• Consignes:
A. D'après le passage sur l'accueil des réfugiés syriens, entre quelles deux options les participants pensaient-ils que les réfugiés allophones devraient choisir ?
B. Poursuivez le passage sur l'accueil des réfugiés syriens après sa dernière phrase.

La communication entre les réfugiés à accueillir et les membres de la société d’accueil avait aussi été perçue par les intervenants comme étant un défi à surmonter dès le premier contact. Les répondants des deux organismes soulignent qu’ils avaient anticipé que la plupart des réfugiés syriens à accueillir ne comprendraient aucune des langues officielles de la province. Ceci aurait, selon eux, des implications sur l’intégration socioprofessionnelle et l’interaction au quotidien avec les membres de la société d’accueil. En outre, les participants envisageaient que les réfugiés allophones allaient se trouver devant un dilemme et devraient faire le choix entre travailler ou apprendre la langue, en sachant que le premier choix ne peut s’accomplir adéquatement sans le second. Les anticipations des intervenants laissent croire qu’ils ont reçu des informations du gouvernement concernant le profil des réfugiés à accueillir.

• Documents fournis:
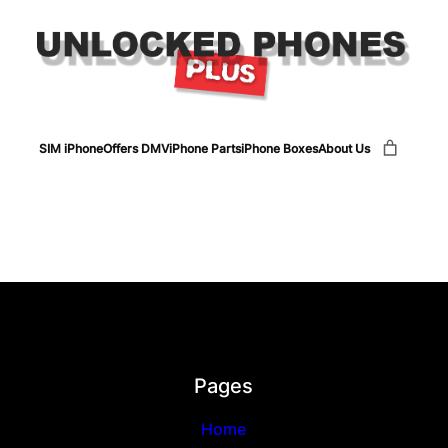
SIM iPhone
Offers DMV
iPhone Parts
iPhone Boxes
About Us
Pages
Home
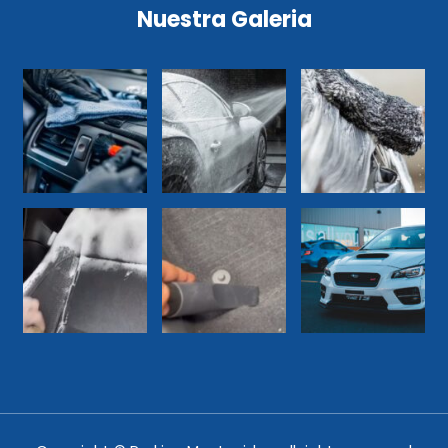
Nuestra Galeria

• Corrigé:
A. Entre travailler et apprendre la langue.

B.
Dans le but de faire face à ces nombreux besoins estimés, les intervenants rapportent que leurs organismes avaient envisagé des mesures qui se déclinent en plusieurs axes d’intervention : la communication, la gestion de l’information, l’accueil, le logement, le recrutement de personnel et de bénévoles et la conception de guides pour orienter les actions d’accompagnement. En vue de renforcer la capacité des intervenants dans l’exécution des différents axes d’intervention, les organismes impliqués ont ciblé la formation du personnel, qu’ils ont accélérée d’une manière intensive, comme l’illustre cet extrait :
Ils nous ont fait une formation pour l’interprétation […] ils nous ont fait une formation de First Aid, et aussi on a une formation juste avant 2016 pour multicultural workshop. À part ça, on a fait d’autres formations sur la loi canadienne, sur ce qu’on doit faire, ce qu’on ne doit pas faire […] pour clarifier certaines choses parce qu’on n’est pas tous des anciens.
IMC4, homme
Ces préparatifs dénotent la complexité de l’opération d’accueil, une course contre le temps et la nécessité d’une adaptation immédiate. Selon les participants, cette étape de préparation s’est déroulée en étroite collaboration avec d’autres entités offrant des services publics.
La préparation n’était pas seulement de notre côté, on a travaillé en partenariat avec d’autres, la municipalité, la province, la Croix-Rouge, Coadic transport, les centres de bénévolat, les deux districts scolaires […] On a fait des références pour avoir du support.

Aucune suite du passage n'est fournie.